In the wild west, over 100 years ago, a decision was made in California to create a bounty program to deal with a nuisance. Pumas/cougars/mountain lions were killing livestock and deer and threatening the livelihoods of ranchers and “civilization." The program offered a cash reward for every lion killed. It extended also to bears and wolves. Consequently, over 12,000 animals were hunted between 1906–1962. Puma hunting remained legal until 1972.
It was this mentality—eradicate the animals—with a disregard for nature, ecology, and habitat territory, that was par for the course in a country long dominated by the fear and ignorance, power and greed of our European colonizers. Wow, that’s a mouthful of “whoops, this is messed up thinking.” There must be a better way.
Tales of the Urban Wild: A Puma’s Journey goes to great lengths to demonstrate better ways to coexist with these animals, which are still, incidentally, problematic at times to humans. The mindset is shifting from total eradication of and dominance over a nuisance, to protection of a valued natural resource. It is imperative that the urban learn how to better interact with the wild.
Told in five parts, the story tracks a puma mom and her two cubs as they are reared, dispersed on their own, encounter human interventions, and continue the cycle of life. Soon after mama puma determines the youngsters are old enough to launch, one cub gets scared off by a territorial male and is forced to cross a busy highway to escape the attack. Unfortunately, he is hit by a car and does not survive. Biologists are called to the scene to collect data on the puma.
Scientists enter the story here and we follow them as they track, capture, tag and radio collar, study and release the second cub, now known as C-8 because he is the eighth cougar to be part of the study. While tracking C-8 we watch as he navigates disease, injury, close encounters with humans, and forest fire—all while just trying to find his own territory and survive.
Mixed into the story thread are naturalist sketches and journal notes which greatly embellish the nonfiction aspects of the book. They widen the scope beyond the notes of our puma friends and encompass the great world of our urban wild—which is the true protagonist. C-8 does a wonderful job showcasing the plethora of calamities our crowded cities are fraught with for our precious wildlife.
Thankfully Yap doesn’t leave us high and dry with a headful of guilt laden problems, problems, problems. She extrapolates her professional experience as an environmental scientist to illustrate what is being done to influence solutions and eradicate not the animals, but the centuries old mentality to disregard nature in favor of human and technological progress. She outlines what more can be done and why it matters that we keep studying, tweaking, and reflecting on our decisions and actions.
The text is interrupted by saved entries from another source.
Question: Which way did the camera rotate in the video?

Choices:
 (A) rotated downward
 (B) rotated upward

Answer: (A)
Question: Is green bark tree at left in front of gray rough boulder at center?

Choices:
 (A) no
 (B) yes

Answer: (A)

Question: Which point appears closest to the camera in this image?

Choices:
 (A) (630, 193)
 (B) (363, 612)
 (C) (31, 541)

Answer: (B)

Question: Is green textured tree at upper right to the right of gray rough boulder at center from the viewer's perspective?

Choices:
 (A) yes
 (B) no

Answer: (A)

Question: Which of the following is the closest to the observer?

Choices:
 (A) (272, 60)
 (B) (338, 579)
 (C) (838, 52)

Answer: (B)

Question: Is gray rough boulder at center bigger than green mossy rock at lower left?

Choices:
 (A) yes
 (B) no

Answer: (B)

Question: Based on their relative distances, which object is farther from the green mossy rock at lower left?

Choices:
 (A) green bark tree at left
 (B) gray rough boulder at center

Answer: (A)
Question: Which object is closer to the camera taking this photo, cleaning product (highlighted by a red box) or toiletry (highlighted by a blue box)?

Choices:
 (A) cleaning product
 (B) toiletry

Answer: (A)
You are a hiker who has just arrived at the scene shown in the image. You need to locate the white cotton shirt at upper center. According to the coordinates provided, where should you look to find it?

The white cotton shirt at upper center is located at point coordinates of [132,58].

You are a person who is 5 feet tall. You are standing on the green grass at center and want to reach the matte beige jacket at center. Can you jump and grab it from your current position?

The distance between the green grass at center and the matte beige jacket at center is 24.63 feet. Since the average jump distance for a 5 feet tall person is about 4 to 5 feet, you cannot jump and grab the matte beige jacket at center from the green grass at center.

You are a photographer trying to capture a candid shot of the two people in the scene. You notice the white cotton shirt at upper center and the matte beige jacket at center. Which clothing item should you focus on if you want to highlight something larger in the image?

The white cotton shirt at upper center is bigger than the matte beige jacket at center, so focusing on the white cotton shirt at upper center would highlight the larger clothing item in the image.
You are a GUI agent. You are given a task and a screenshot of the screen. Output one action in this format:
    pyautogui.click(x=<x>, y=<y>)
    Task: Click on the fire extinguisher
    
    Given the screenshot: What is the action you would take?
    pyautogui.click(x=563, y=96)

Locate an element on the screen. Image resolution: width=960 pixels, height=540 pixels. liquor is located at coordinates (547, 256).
Yap’s writing also skillfully intermixes pathos, ethos, and logos. There’s a twinge of heart-wrenching emotion to get the pathos juices flowing and identify the issues, a good dose of the scientific method to build up ethos, and solution driven level headedness to round out the logos. It avoids being overly sappy, overly political, and overly technical.
Smith, for her part, has assembled a dizzying array of action scenes that keep the heart pounding and the pages turning. Emotionally gripping segments pair up next to intellectually stimulating facts and news items. The complex format alternates between graphic novel frames, newspaper headline collages, and scientific journal pages. There is a lot packed into this project and it can be a very tricky balance to follow. Smith’s solution to this information frenzy, was a subdued color palette. Sticking strictly to brown/sepia and gold/sunset yellow was the perfect choice, it holds the entire book together.
Tales of the Urban Wild: A Puma’s Journey is an engaging book that will give kids a feel for current issues in our natural environment and draw attention to the controversies of humans versus nature happening right in their own backyard.